So Excited

I’ve written about a lot of different aspects of my pregnancy, but I haven’t talked a lot about this yet:  I am so excited about the imminent arrival of my son.  Of course, I still don’t feel ready — I’m not sure it’s possible to feel completely ready — but I think we’re now prepared enough that we can start to get really excited.  We have a lot of the laundry done, the bassinet is almost ready, the car seat base has been installed.  Those are a lot of the big things.  Now I feel like we can focus on his arrival.

I’m so excited to meet him.  I wonder who he’s going to be?  I hope that we can help him to be happy in his life.  I know we can provide all of the love that he’ll need to be happy, but beyond that, I really don’t know what I’m doing.  It’s amazing to me how little is actually required of a person to be a parent.  No one is going to give us a test, or make us take a class (although we did take one).  No one is going to make sure that we have an appropriate place at home for him to sleep, or that we’re changing his diaper properly.  They’ll make sure we don’t look like entirely negligent parents while we’re in the hospital (I’m assuming) and they’ll check to make sure we have a car seat, and that’s it.  There’s so much we don’t know.  If he cries, he might be wet, or hungry, or tired.  But what else?  If it isn’t one of those things, what is it?  What happens if/when he gets sick?  I don’t want to focus on what I don’t know (because it’s scary) but the truth is, there’s a lot I don’t know.

It’s such an amazing responsibility to be on the cusp of being a parent.  I really do feel like I’m going to have to become a better person really soon.  I want to bring only my best to being his mother, but I know that’s unrealistic.  I am going to do what I can to do the best I can in any situation, but I just feel so . . . human.  So fallible.  So imperfect.  So young.  (How do people do this when they’re 10, or 15, years younger than I am?)

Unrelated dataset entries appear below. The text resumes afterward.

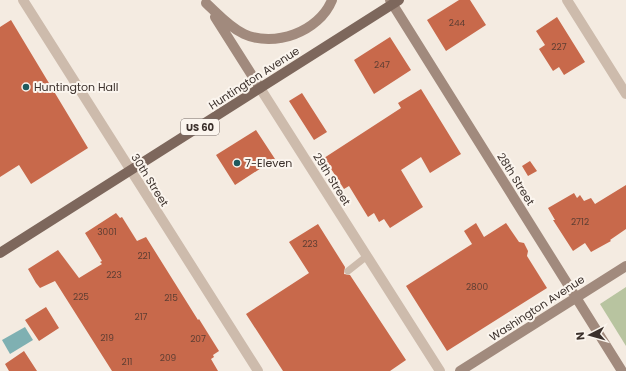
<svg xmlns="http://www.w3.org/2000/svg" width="626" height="371" font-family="Poppins,sans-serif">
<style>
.green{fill:#b8c4a0}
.water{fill:#7fb0b2}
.building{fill:#c8694b}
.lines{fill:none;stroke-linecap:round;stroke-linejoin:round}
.lane{stroke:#cdbbac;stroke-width:7}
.street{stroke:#cdbbac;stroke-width:10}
.secondary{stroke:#a18a7d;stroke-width:10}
.primary{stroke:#7d675c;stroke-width:10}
.poi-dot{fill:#1f5a5e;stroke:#fbf5ee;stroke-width:1.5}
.labels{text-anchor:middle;stroke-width:4;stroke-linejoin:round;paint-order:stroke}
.number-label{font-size:9px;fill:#5e3e33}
.shield{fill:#fbf5ee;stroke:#756b66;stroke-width:1}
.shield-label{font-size:10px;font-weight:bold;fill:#3b302b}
.street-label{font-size:11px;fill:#3b302b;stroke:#fbf5ee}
.poi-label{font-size:11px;fill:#3b302b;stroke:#fbf5ee;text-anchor:start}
</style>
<rect width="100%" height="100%" fill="#f4ebe1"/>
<path class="green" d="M626,287V346L600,304Z"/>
<path class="water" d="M25,327L33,340L10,354L2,340Z"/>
<path class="building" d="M459,0H470L486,25L446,51L427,20Z
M557,17L585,62L564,75L559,67L553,71L539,49L545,45L536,31Z
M11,20L88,148L31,184L19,165L0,177V27Z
M390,37L411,70L374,94L354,60Z
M421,89L461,154L430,173L421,157L401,170L423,207L390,228L384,219L379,222L374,213L368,217L349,186L344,189L324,158L401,108L398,103Z
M302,93L327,132L314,140L289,101Z
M256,130L275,159L235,185L216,155Z
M530,161L537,171L528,176L522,166Z
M626,185V229L610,240L611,241L591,252L585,243L573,251L553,220H555L548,208L574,193L577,198L580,195L584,201L591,198L595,204Z
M116,213L120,218L122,217L137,241L146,237L198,320L199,319L219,351L213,355L214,357L211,359L218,371H112L55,281L40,288L36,283L28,269L58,250L79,278L102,264L100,262L102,261L85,233Z
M476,223L484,237L506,223L519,242L524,243L528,251L527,256L547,288L447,351L406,286L472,244L464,231Z
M318,224L345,267L344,274L350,275L406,360L390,371H283L246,314L309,273L289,242Z
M46,307L59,328L39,341L25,320Z
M24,351L37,371H9L5,364Z"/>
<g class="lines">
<path class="lane" d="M348,271L367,256"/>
<path class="street" d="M23,0L258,371
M567,0L626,94
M260,88L440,371"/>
<path class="secondary" d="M390,0L622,371
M206,3C218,14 229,27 244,34C274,48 319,32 332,0
M215,17L260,88
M460,371L626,266"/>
<path class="primary" d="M0,253L399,0"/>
</g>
<g class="poi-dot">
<circle cx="26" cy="87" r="4"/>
<circle cx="237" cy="163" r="4"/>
</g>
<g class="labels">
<g class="number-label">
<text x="457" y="26">244</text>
<text x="559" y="50">227</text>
<text x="382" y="68">247</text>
<text x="580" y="225">2712</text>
<text x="107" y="235">3001</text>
<text x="310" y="247">223</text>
<text x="144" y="259">221</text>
<text x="114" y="278">223</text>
<text x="477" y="290">2800</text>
<text x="81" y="300">225</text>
<text x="171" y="301">215</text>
<text x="141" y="320">217</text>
<text x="107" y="341">219</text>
<text x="198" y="342">207</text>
<text x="168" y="361">209</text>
<text x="127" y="365">211</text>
</g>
<rect class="shield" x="181" y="119" width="38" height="16" rx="3"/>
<g class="shield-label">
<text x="200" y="131">US 60</text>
</g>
<g class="street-label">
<text transform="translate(254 78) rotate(-33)" y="4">Huntington Avenue</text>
<text transform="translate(332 179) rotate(58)" y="4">29th Street</text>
<text transform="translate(516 179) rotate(58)" y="4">28th Street</text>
<text transform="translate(150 180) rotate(58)" y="4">30th Street</text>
<text transform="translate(537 308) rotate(-33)" y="4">Washington Avenue</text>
</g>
<g class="poi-label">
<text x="34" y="91">Huntington Hall</text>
<text x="245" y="167">7-Eleven</text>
</g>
</g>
<g transform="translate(590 335) rotate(264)" stroke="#fbf5ee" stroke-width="3" paint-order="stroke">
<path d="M0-3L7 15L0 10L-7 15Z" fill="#3b302b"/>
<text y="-6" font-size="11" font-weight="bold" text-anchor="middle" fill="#3b302b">N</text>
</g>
</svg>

I love this child so much already.  I am aware of his presence most of the time.  I was thinking today that when he is born, I’m going to have to share him with everyone else, and I’m going to have to get used to not having him with me all the time.  I don’t mind sharing him, but I think there will be a loss there.  For the past 8 months, I’ve really had him to myself.  For the past few months that he’s been more than an idea to me, that I’ve been able to feel him move on a regular basis, I’ve become so aware of him, and I really enjoy his presence.  I like being pregnant.  I know I will like being a mom even more, but I’m already a little overwhelmed at the idea of him not being with me.  I’ve been joking for months that the best thing about him right now is that he’s really easy to keep track of, but that’s actually true.  I know, all the time, where he is, and I like that.  He’s going to grow so quickly — and that’s another thing that is both exciting and scary.

I look forward to his birth, though.  Well, maybe not to the actual birth, but at least to his arrival on the outside part of the world.  I want to be able to see him and hold him, and to see Dan hold him, and to see my mom, and my dad, and all of our family with him.  They will all enjoy him and love him so much.  He’s such a lucky baby, and he’s not even here yet.  I can’t wait to meet him.  Well, I can wait a little longer, but I am really getting excited about him being here.  I want to meet him!

29 Responses to “So Excited”

  1. Dan says:

    Em,
    I hope you are well. I have been hanging out at the SBC for a few weeks, and you were on my mind. I picked up an alumni magazine and found out you were pregnant. Congrats!